• [What this task involves]: Entries below include pictures. Output exactly the lines from the one with "nose: (572, 191)" down to the one with "root of tail: (1107, 448)", both ends included, and leave the pictures out.

'''

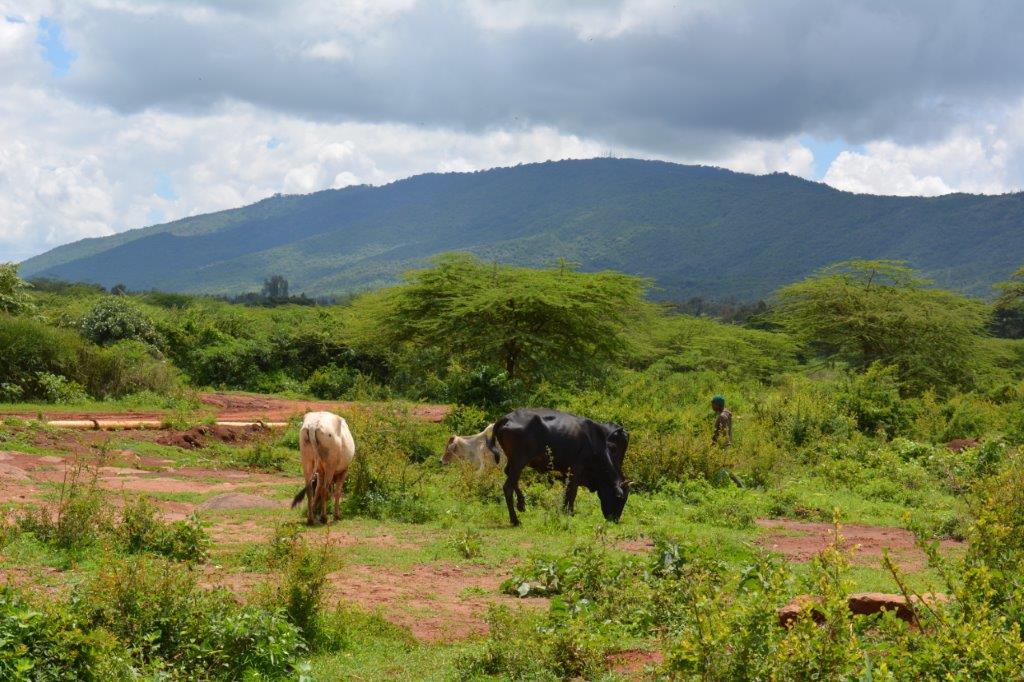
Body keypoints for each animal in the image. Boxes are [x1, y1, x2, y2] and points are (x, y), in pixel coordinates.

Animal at [485, 405, 626, 522]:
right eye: (620, 499)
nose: (615, 520)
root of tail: (506, 418)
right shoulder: (576, 469)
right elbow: (572, 492)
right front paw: (569, 512)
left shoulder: (566, 472)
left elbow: (567, 491)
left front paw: (564, 511)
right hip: (519, 461)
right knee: (508, 486)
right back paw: (515, 520)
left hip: (514, 461)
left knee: (509, 475)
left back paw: (521, 504)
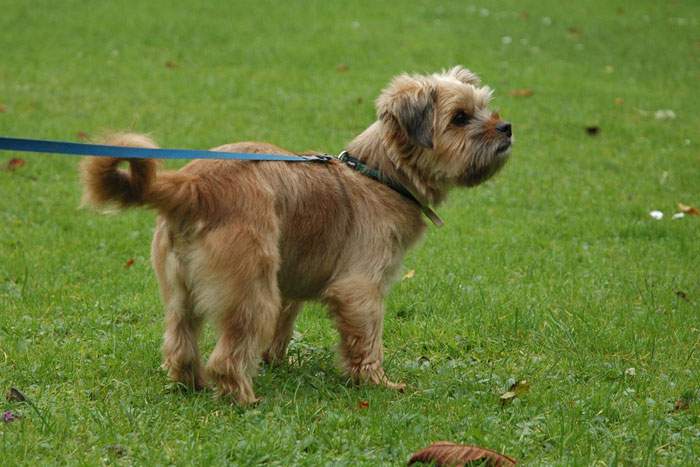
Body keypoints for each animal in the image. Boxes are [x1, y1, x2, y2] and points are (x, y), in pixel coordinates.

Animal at [82, 66, 512, 406]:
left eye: (485, 107)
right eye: (460, 118)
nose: (506, 127)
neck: (379, 175)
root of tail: (194, 186)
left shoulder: (291, 282)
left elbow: (283, 328)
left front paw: (278, 361)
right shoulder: (360, 291)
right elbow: (367, 341)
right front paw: (376, 383)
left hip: (180, 293)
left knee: (180, 345)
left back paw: (195, 384)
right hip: (252, 292)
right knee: (228, 355)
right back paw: (243, 397)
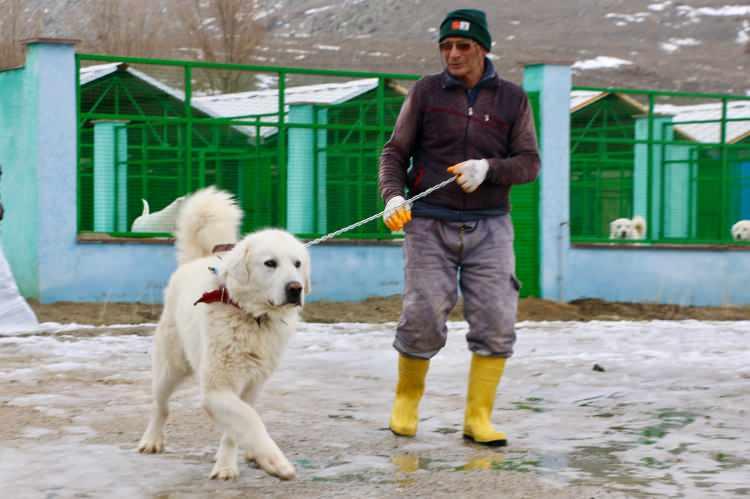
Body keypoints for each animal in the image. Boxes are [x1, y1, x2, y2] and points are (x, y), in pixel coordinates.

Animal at [138, 187, 312, 480]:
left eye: (297, 264)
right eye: (270, 263)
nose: (295, 288)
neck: (252, 318)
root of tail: (196, 260)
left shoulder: (252, 385)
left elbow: (237, 426)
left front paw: (229, 464)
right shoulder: (216, 389)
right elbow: (251, 420)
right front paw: (276, 461)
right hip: (170, 369)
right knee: (159, 406)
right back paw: (151, 440)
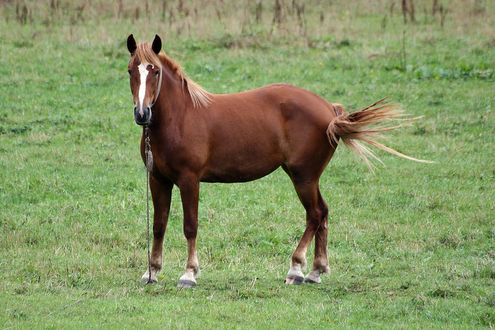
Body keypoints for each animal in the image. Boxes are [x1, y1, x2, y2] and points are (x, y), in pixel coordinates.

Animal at [124, 33, 426, 286]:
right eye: (130, 70)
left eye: (155, 71)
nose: (142, 114)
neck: (180, 117)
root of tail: (330, 109)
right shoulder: (158, 179)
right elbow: (159, 225)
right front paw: (152, 271)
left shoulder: (189, 180)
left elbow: (190, 225)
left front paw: (189, 274)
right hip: (305, 176)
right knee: (323, 213)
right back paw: (316, 271)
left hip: (303, 177)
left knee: (315, 215)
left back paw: (296, 268)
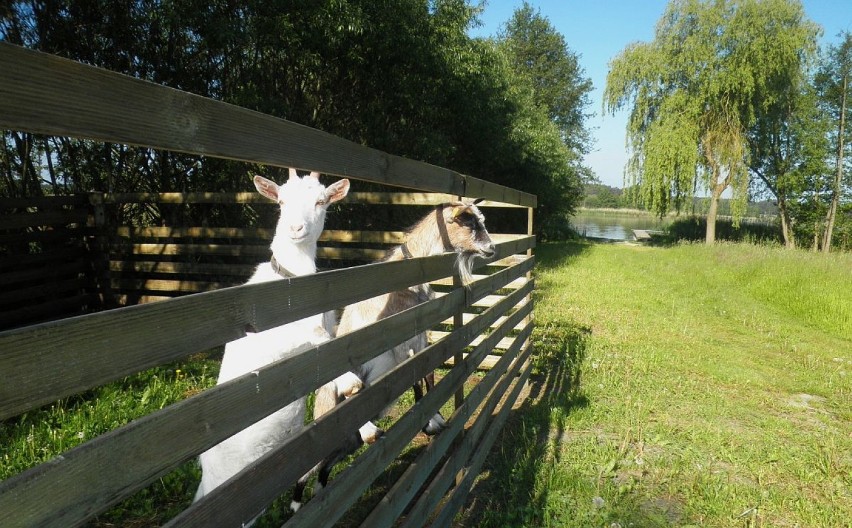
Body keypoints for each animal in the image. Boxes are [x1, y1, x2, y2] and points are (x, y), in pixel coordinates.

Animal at [193, 171, 350, 516]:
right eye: (281, 201)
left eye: (321, 201)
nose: (296, 229)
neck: (290, 278)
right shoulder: (288, 335)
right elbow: (321, 340)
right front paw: (350, 380)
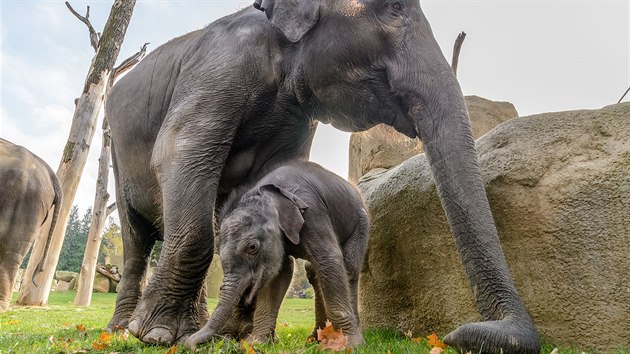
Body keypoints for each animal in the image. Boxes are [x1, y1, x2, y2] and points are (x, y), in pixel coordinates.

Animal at [185, 160, 370, 348]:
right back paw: (315, 339)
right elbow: (278, 275)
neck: (266, 196)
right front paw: (254, 344)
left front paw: (351, 345)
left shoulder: (313, 212)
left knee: (348, 268)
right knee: (314, 273)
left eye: (252, 247)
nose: (191, 345)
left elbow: (329, 260)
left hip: (361, 223)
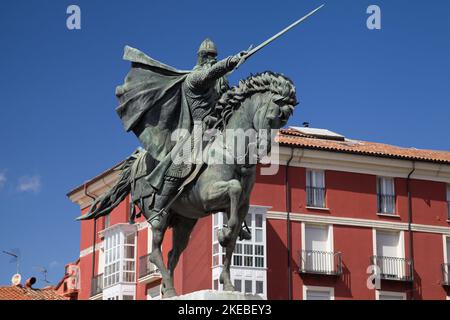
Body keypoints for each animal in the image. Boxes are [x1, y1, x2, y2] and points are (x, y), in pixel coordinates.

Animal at [82, 72, 298, 298]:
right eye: (274, 115)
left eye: (284, 120)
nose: (263, 148)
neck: (231, 150)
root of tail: (136, 164)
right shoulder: (207, 196)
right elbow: (233, 190)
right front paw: (222, 234)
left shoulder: (241, 207)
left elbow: (232, 240)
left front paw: (228, 282)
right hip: (158, 217)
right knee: (155, 252)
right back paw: (169, 290)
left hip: (184, 223)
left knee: (172, 253)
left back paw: (167, 288)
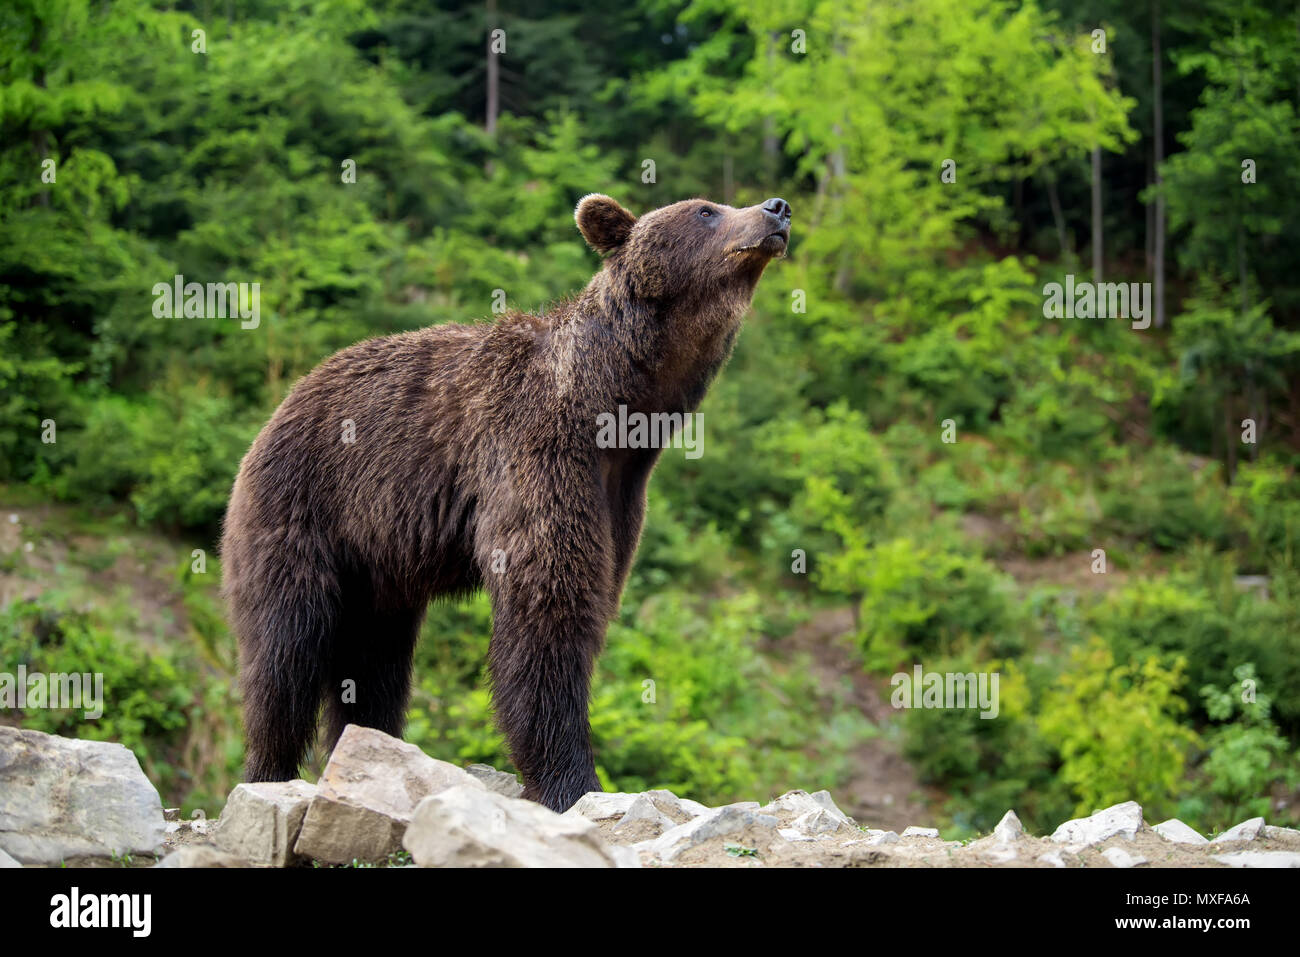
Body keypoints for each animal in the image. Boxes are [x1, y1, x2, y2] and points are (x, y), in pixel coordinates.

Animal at [220, 191, 790, 811]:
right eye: (706, 210)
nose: (776, 208)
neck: (618, 405)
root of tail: (283, 402)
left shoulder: (621, 494)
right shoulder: (533, 448)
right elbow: (548, 604)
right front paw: (572, 780)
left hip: (378, 564)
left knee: (376, 661)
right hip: (303, 508)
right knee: (285, 650)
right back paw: (268, 771)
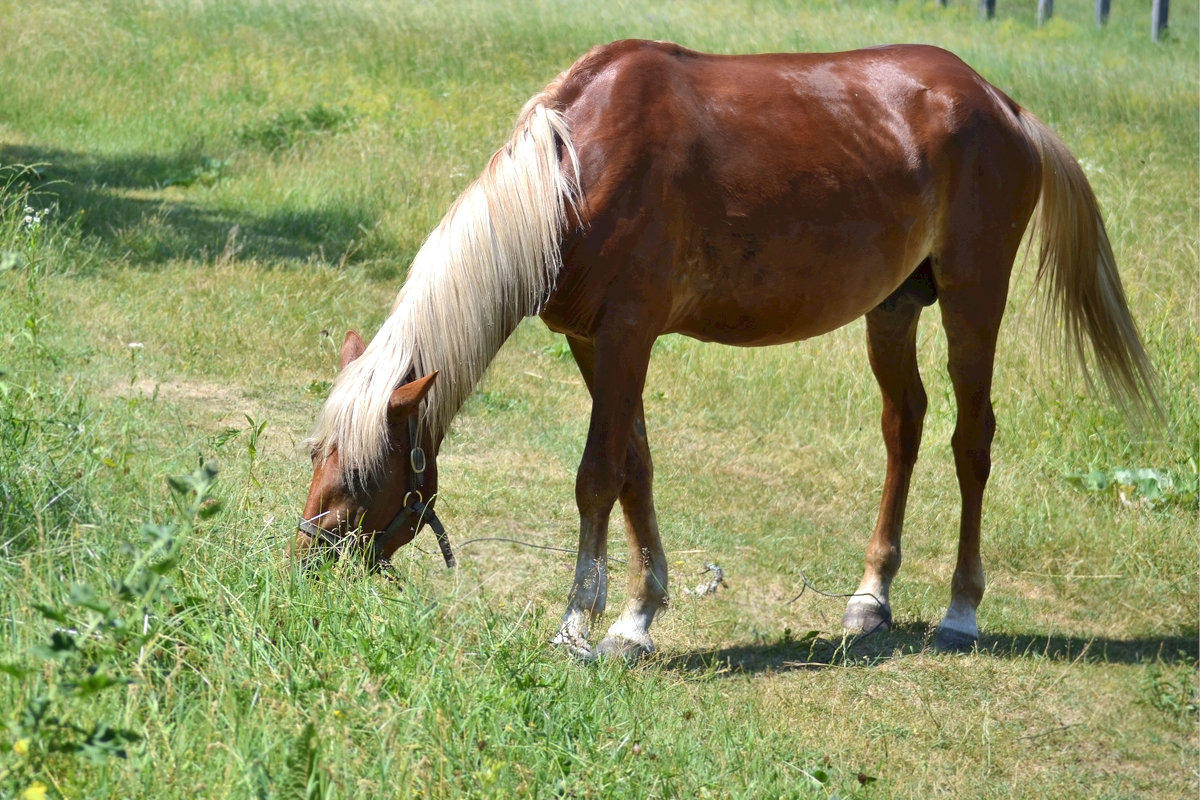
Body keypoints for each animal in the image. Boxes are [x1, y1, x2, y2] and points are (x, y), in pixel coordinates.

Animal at [290, 40, 1152, 662]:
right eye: (316, 454)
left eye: (364, 471)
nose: (306, 565)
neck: (574, 171)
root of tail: (1004, 104)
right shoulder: (592, 342)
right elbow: (635, 468)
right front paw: (638, 618)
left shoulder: (628, 334)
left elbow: (596, 475)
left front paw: (577, 625)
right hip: (894, 307)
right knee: (903, 426)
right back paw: (870, 597)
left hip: (975, 300)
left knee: (971, 440)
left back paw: (962, 609)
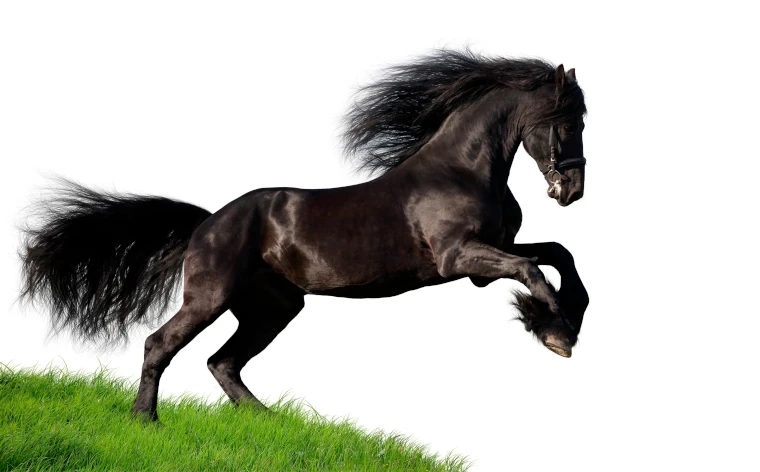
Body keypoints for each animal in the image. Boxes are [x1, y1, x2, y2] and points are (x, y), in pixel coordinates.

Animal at [20, 49, 589, 421]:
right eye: (568, 122)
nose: (572, 191)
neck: (461, 171)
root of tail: (206, 223)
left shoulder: (485, 261)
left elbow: (558, 255)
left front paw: (565, 320)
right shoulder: (459, 259)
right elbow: (533, 268)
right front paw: (556, 333)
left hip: (273, 307)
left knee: (222, 361)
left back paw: (266, 421)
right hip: (211, 296)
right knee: (161, 344)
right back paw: (145, 419)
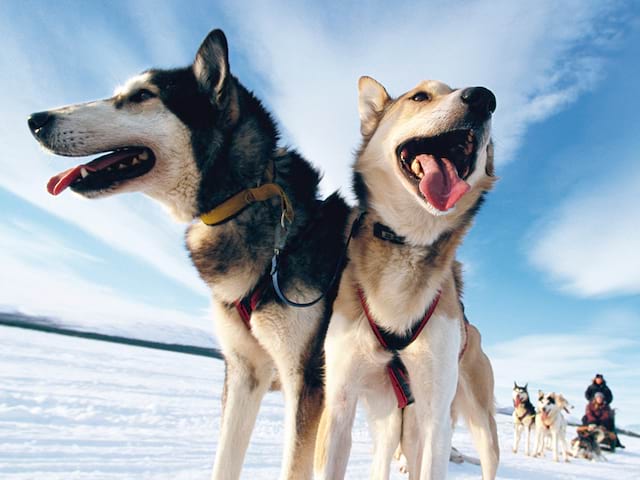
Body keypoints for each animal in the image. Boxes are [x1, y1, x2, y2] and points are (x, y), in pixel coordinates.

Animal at [316, 79, 500, 480]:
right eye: (420, 96)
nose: (483, 98)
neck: (409, 243)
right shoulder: (338, 404)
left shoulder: (434, 418)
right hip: (389, 424)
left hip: (477, 423)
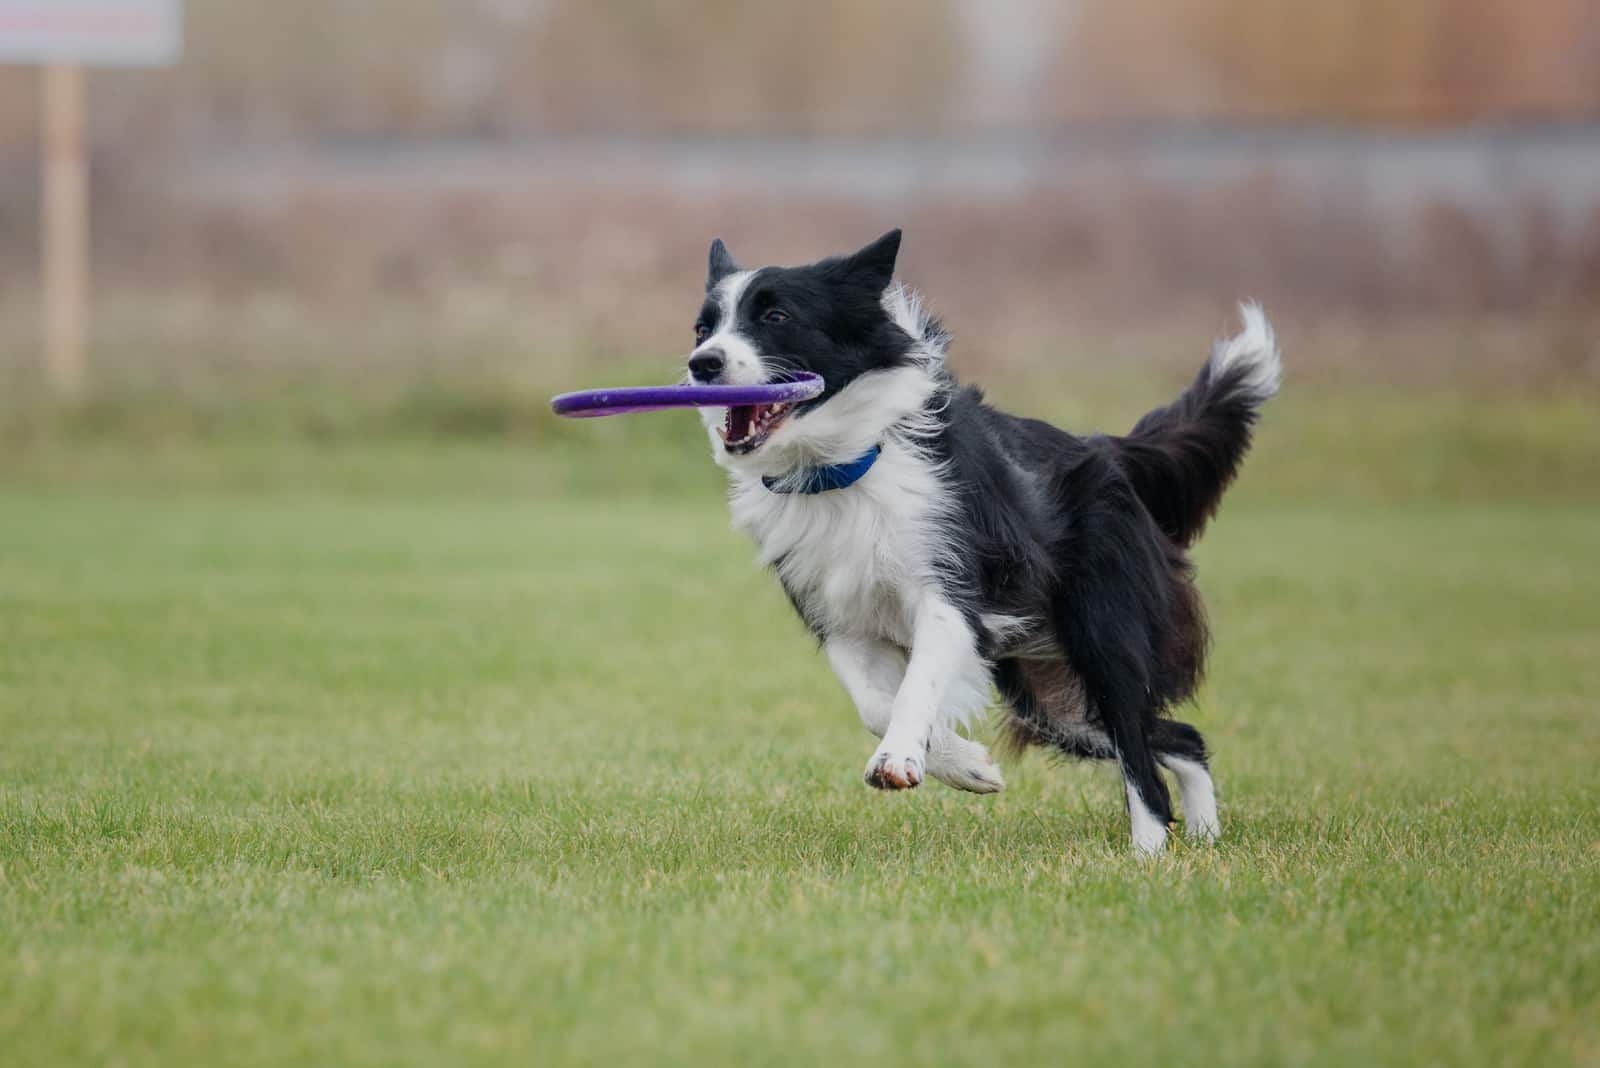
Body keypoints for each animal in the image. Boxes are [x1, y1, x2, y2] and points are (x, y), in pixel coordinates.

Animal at [684, 231, 1273, 850]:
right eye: (703, 328)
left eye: (777, 316)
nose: (703, 364)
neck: (845, 466)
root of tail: (1107, 448)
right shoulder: (840, 618)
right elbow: (875, 702)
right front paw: (966, 765)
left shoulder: (951, 592)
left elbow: (915, 684)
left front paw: (899, 759)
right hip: (1053, 697)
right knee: (1180, 736)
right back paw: (1205, 839)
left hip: (1102, 633)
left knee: (1141, 756)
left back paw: (1150, 851)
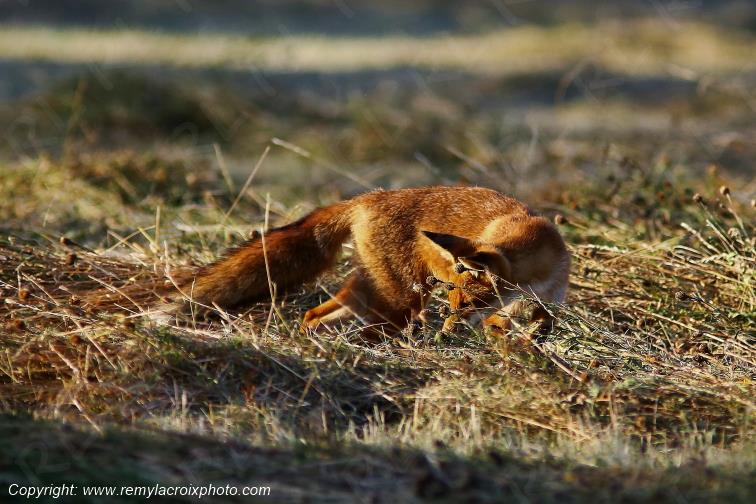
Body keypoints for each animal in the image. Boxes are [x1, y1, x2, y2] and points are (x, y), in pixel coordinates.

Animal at [161, 186, 570, 336]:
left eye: (467, 302)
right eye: (453, 300)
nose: (446, 333)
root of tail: (368, 197)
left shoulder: (543, 305)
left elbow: (539, 326)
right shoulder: (499, 315)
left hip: (372, 292)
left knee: (313, 315)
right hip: (400, 302)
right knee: (365, 328)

'''

• [Solution for this task]:
nose: (572, 191)
neck: (461, 171)
root of tail: (206, 223)
left shoulder: (485, 261)
left elbow: (558, 255)
left front paw: (565, 320)
right shoulder: (459, 259)
right elbow: (533, 268)
right front paw: (556, 333)
left hip: (273, 307)
left knee: (222, 361)
left back paw: (266, 421)
right hip: (211, 296)
right knee: (161, 344)
right back paw: (145, 419)
Body keypoints for each animal in the image. Boxes are [x1, y1, x2, y2] and points are (x, y), in pixel coordinates.

Animal at [316, 79, 500, 480]:
right eye: (420, 96)
nose: (483, 98)
neck: (409, 243)
right shoulder: (338, 404)
left shoulder: (434, 418)
right hip: (389, 424)
left hip: (477, 423)
Body keypoints for each animal in the image. Boxes are [x1, y1, x2, y2] and points are (x, y), in pixel coordinates.

Animal at [684, 231, 1273, 850]:
right eye: (703, 328)
left eye: (777, 316)
nose: (703, 364)
neck: (845, 466)
root of tail: (1107, 448)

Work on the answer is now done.